Así a todo, desde el lado argumental, estos doce episodios no han hecho más que confirmar lo que ya sabíamos: Californication es una historia de amor paternal disfrazada de gamberrismo visual y emocional. Al hacerse Becca cada vez más mayor, Hank puede hablar con ella aún si cabe más de tú a tú, y la chiquilla es al fin y al cabo quien actúa de Pepito Grillo y es ella por quien Moody se plantea lo que está haciendo con su vida, si merece la pena llegar a la autodestrucción total dejándose a su hija por el camino. Es otra cena, esta vez con los cuatro mosqueteros (Karen, Hank, Runkle y Marcy) creo que es en el capítulo diez, en la que definitivamente se explota la sabiduría vital de Becca, y es ella quien trae la nostalgia de tiempos mejores sin dejar de señalar que el cambio es necesario. Pero por supuesto, tanta ida y venida emocional le pasa factura, y cada vez es más clavada a su padre con esa alma atormentada que se refugia en los vicios para escapar de los problemas.
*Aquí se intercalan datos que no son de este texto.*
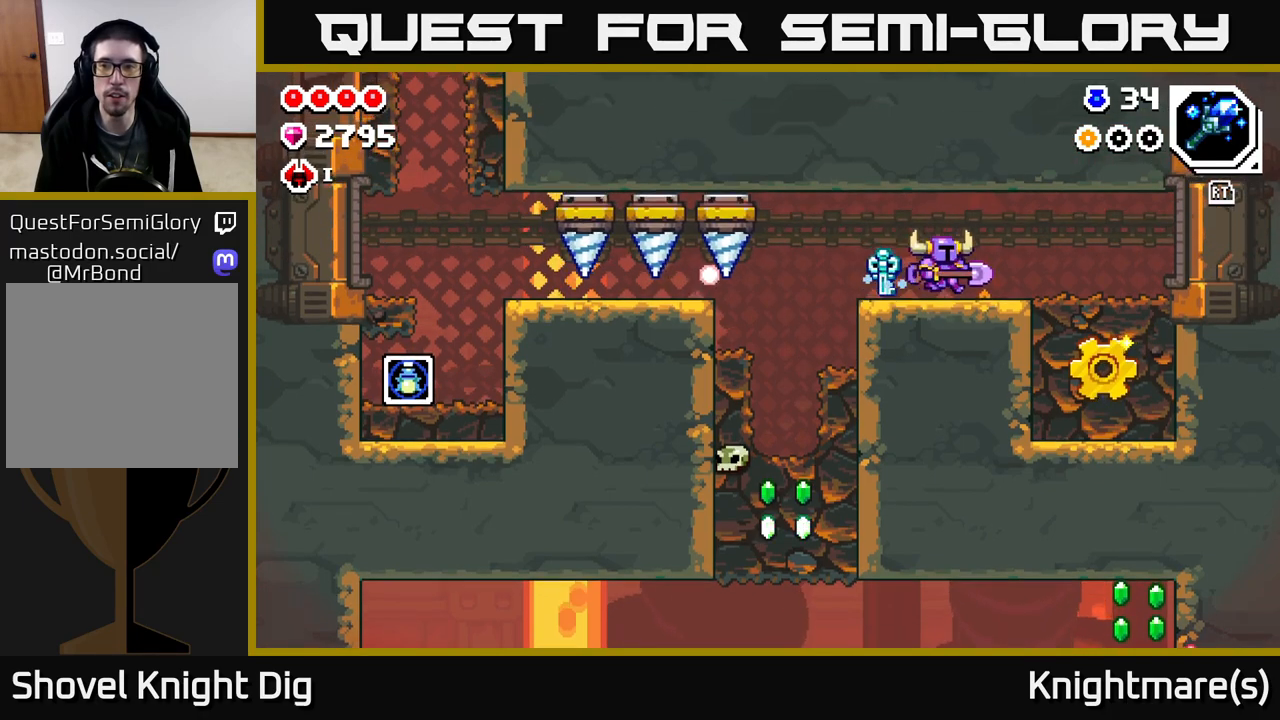
{"buttons": [], "left_stick": "down-right", "right_stick": "center", "events": [[500, "left_stick", "down-right"]]}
De hecho, en este capítulo final se le pregunta a Hank por qué quiere tanto a Karen, y él contesta que no lo sabe. Mi teoría es que sí, la quiere, pero si no fuera porque es la madre de Becca el escritor no hubiera luchado tanto por ella. Por cierto, la serie casi siempre nos pinta a Moody como culpable de todos los problemas de la relación. Fue agradable ver durante el testimonio de ella en el juicio cómo la abogada le saca los colores y deja caer que igual la rubia también está un poco loca y tiene al menos algo de culpa de lo que hay.
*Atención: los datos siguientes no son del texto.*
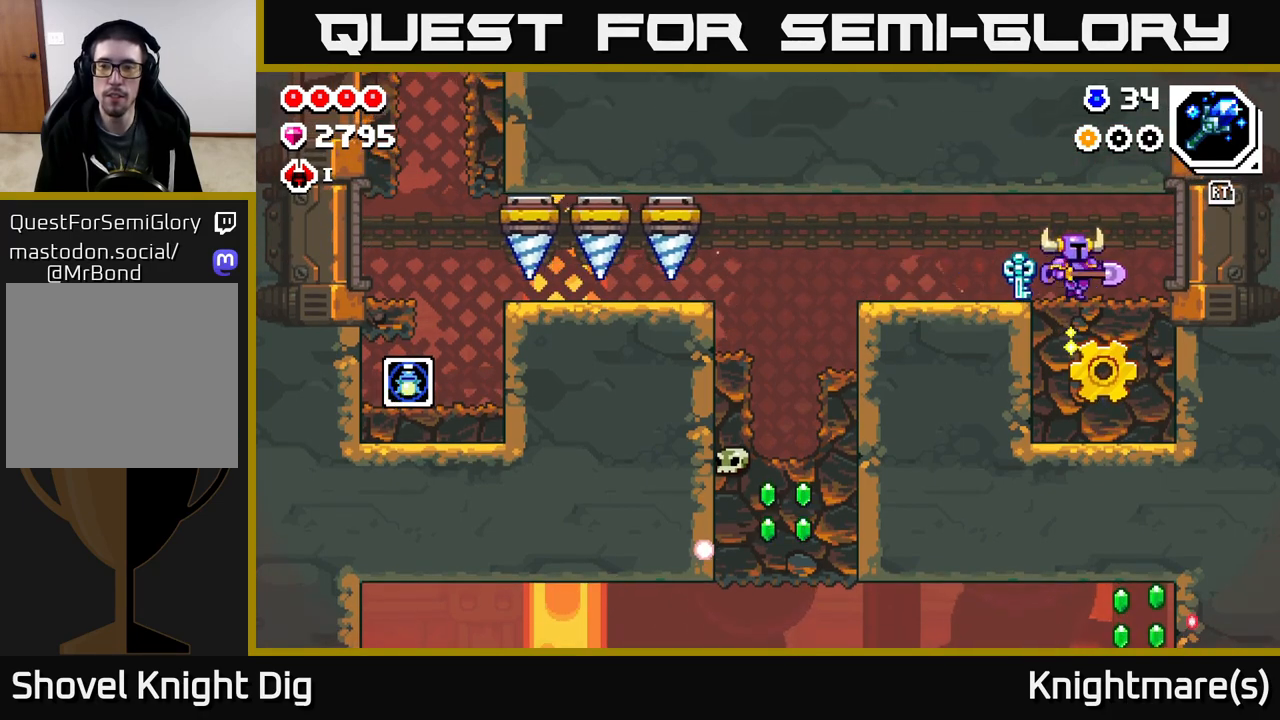
{"buttons": ["A"], "left_stick": "up-left", "right_stick": "center", "events": [[50, "left_stick", "down"], [67, "X", "down"], [217, "X", "up"], [433, "left_stick", "up-left"], [467, "A", "down"]]}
En el otro frente, Marcy, Runkle y su reto de tirarse a 100 mujeres, cada una más trallada que la anterior. Lo del hijo estaba visto en el momento en que se nos dio a conocer que la vasectomía podía no estar bien hecha, no digáis que no. Todo lo que pasó desde ahí hasta el final sólo fueron obstáculos metidos de manera que se pudiera retardar la resolución de esa trama.
En definitiva, una temporada bastante buena a pesar de no llegar a estar por encima de la magnífiquérrima Season 1 y aunque con ella la serie empiece a dar muestras de cierto cansancio. El año que viene podría ser uno perfecto para darle el cierre definitivo sin dejarnos con la típica sensación de serie chicle.